**Excerpt to read**

■ ■ ■ ■

18 The plaintiffs submitted that if, instead of counterclaiming, the defendants had commenced an action in England and applied for leave to serve the writ out of the jurisdiction they would not have obtained such leave in respect of the claim in tort as it was committed abroad. Therefore the defendants should not be permitted to pursue by counterclaim an action that they could never have pursued directly. Oliver LJ disagreed and held that the plaintiffs render themselves liable to all incidents of such litigation, saying as follows at p 544:

"… it … appears to me to be incontrovertible … that by becoming a litigant within the jurisdiction, a plaintiff submits himself to the incidents of such litigation, including liability to a counterclaim."

19 Three authorities were cited by the plaintiffs, viz. the South African Republic case, the Factories Insurance case and Eschger Ghesquirer v Morrison, Kekewich & Co (1890) 6 TLR 145. Oliver LJ was dismissive of their usefulness on the issue of whether the plaintiffs had submitted to the jurisdiction. He said as follows (at p 544):

"… I do not, for my part, find these [cases] helpful. They merely illustrate the general principle applicable under R.S.C., O. 15, r. 5 (2) that the Court will not permit the assertion by counterclaim of a claim which ought properly to be dealt with by separate action. Two of the cases were concerned with wholly independent claims for libel, which quite obviously were not appropriately raised by counterclaim, and the third related to the rather special case of an interpleader issue.

■ ■ ■ ■

**Data extract**
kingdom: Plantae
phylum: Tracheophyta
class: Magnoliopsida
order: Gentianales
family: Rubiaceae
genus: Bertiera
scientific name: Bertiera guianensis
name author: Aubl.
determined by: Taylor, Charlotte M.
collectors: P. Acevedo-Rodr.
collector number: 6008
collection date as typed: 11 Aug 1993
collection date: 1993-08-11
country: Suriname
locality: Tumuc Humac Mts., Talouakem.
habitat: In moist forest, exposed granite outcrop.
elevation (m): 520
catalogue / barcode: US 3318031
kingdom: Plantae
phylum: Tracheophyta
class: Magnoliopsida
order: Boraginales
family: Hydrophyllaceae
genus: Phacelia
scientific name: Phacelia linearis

■ ■ ■ ■

**Jobs**
1. Please reproduce the whole listing that follows the excerpt on Oliver LJ's counterclaim ruling, every line unchanged.
2. Continue the excerpt on Oliver LJ's ruling about counterclaims, picking up right after its final sentence.

**Solved problems**
1.
kingdom: Plantae
phylum: Tracheophyta
class: Magnoliopsida
order: Gentianales
family: Rubiaceae
genus: Bertiera
scientific name: Bertiera guianensis
name author: Aubl.
determined by: Taylor, Charlotte M.
collectors: P. Acevedo-Rodr.
collector number: 6008
collection date as typed: 11 Aug 1993
collection date: 1993-08-11
country: Suriname
locality: Tumuc Humac Mts., Talouakem.
habitat: In moist forest, exposed granite outcrop.
elevation (m): 520
catalogue / barcode: US 3318031
kingdom: Plantae
phylum: Tracheophyta
class: Magnoliopsida
order: Boraginales
family: Hydrophyllaceae
genus: Phacelia
scientific name: Phacelia linearis

2.
One comes back once again, as it seems to me, to the simple question of whether the judge was wrong not to strike out the counterclaim under O. 15, r. 5 (2). The mere fact that the substance of the counterclaim could not have been pursued by direct action because of an inability to effect service is not in my judgment a ground of principle compelling the Court to conclude that the matter ought to be dealt with in separate proceedings.

The plaintiffs' submission to the jurisdiction gets over the difficulty of service, and the question is then, as it seems to me, exactly the same as it would be in an action between parties resident here."

20 The other judge of the Court of Appeal, Neill LJ, said that the matter turned on the exercise by Lloyd J of his discretion on a matter falling under O 15 r 5(2). He agreed with Oliver LJ that there was nothing about the case that justified overturning the decision below. In respect of the plaintiffs’ submission that the plaintiffs ought to be able to obtain declarations in an English Court as to the proper parties to the agreement without exposing themselves to the risk of a counterclaim which covered matters outside the ambit of the claim, he said as follows (at p 547):

" I am unable to accept so wide a proposition. There may well be cases where, as O. 15, r. 5 (2) contemplates, the matters in the counterclaim "ought to be disposed of by a separate action", but I know of no general principle which entitles a party to invoke the assistance of the Court but at the same time to seek to confine the Court's jurisdiction to the single question which he himself wishes to have decided."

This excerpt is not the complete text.